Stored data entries
*** Begin section ***
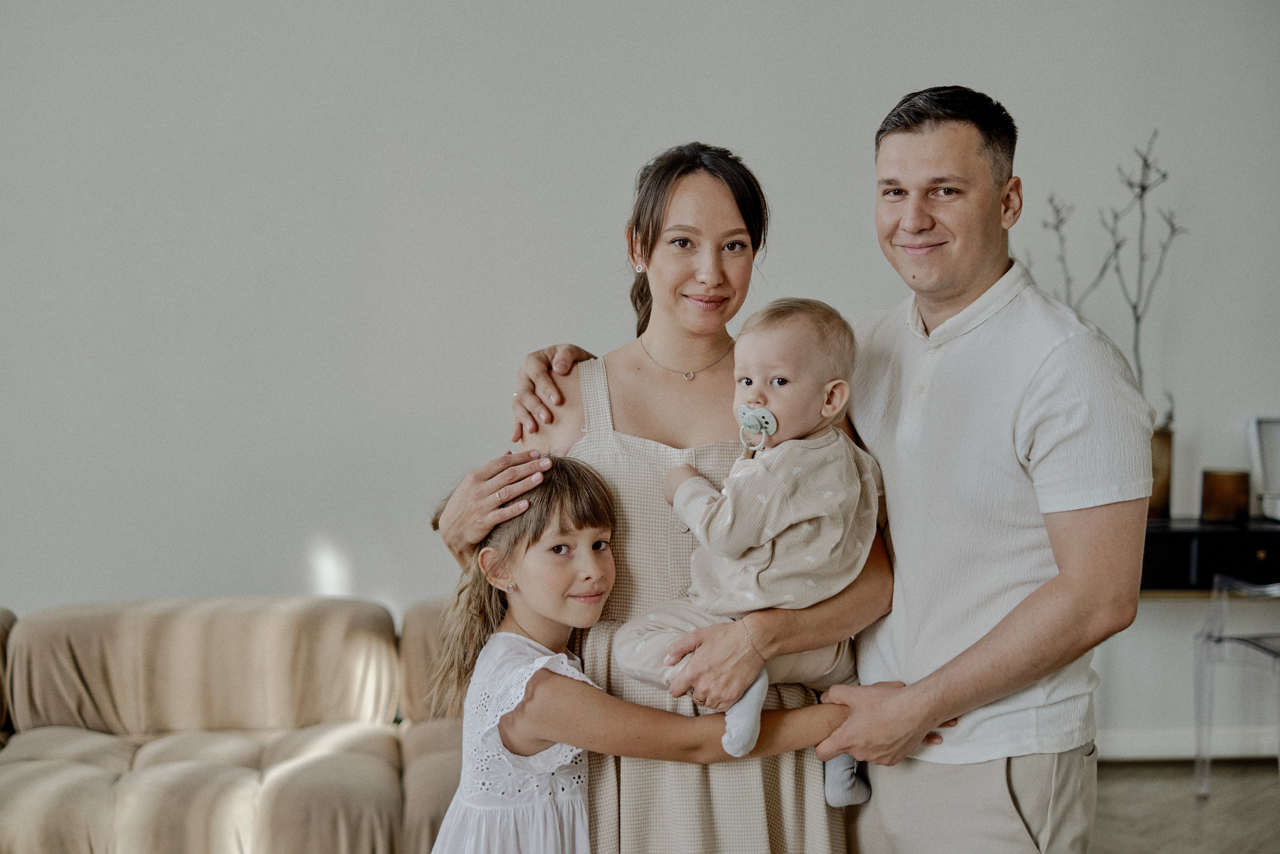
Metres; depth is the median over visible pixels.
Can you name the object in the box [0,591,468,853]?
sofa
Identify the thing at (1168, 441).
vase
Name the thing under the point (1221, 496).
candle holder
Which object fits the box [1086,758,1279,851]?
floor
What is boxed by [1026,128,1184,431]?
branch
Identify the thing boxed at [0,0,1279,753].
wall
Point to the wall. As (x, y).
(730, 123)
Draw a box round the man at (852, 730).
[502,90,1145,853]
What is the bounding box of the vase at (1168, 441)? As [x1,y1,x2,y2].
[1148,423,1175,519]
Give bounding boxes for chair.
[1192,573,1279,799]
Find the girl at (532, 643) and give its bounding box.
[426,455,874,851]
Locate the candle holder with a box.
[1200,467,1250,521]
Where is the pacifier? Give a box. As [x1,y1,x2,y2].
[735,402,777,452]
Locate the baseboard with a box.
[1098,726,1279,761]
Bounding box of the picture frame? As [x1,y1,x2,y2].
[1246,415,1279,519]
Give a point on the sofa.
(301, 787)
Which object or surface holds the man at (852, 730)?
on the floor
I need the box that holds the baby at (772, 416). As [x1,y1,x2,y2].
[617,296,887,808]
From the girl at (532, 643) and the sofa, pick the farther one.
the sofa
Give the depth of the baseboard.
6.02 m
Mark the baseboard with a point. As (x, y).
(1163, 750)
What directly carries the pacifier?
attached to the baby at (772, 416)
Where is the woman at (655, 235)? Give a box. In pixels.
[437,142,892,853]
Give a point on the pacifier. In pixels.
(762, 419)
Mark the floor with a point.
(1188, 787)
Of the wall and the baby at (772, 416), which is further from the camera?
the wall
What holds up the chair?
on the floor
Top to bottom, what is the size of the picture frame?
0.312 m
*** End section ***
*TASK DETAILS*
The output consists solely of the lines from the line that contains "What holds up the chair?" through the final line of the data.

*TASK SOLUTION*
What holds up the chair?
on the floor
Top to bottom, what is the size of the picture frame?
0.312 m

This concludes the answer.